Required action: How many lines in the material below contain the string "Degree"? Case counts. Reply with the number alone.

Given entries START

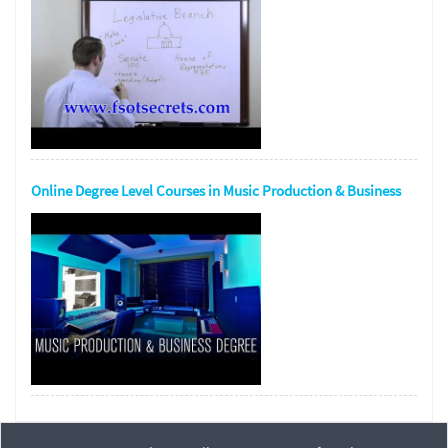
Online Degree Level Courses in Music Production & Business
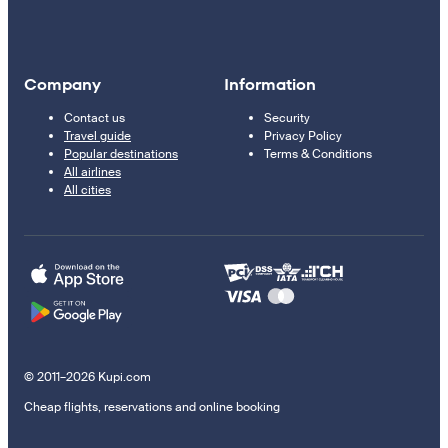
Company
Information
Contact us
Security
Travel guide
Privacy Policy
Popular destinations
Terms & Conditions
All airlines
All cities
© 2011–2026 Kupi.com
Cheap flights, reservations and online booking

Given entries END
Given entries START

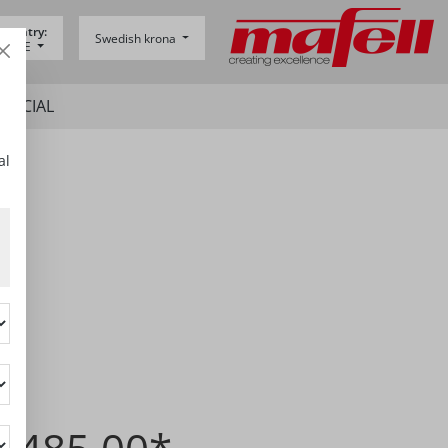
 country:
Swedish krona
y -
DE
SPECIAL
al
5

Given entries END

Reply to the exercise: 1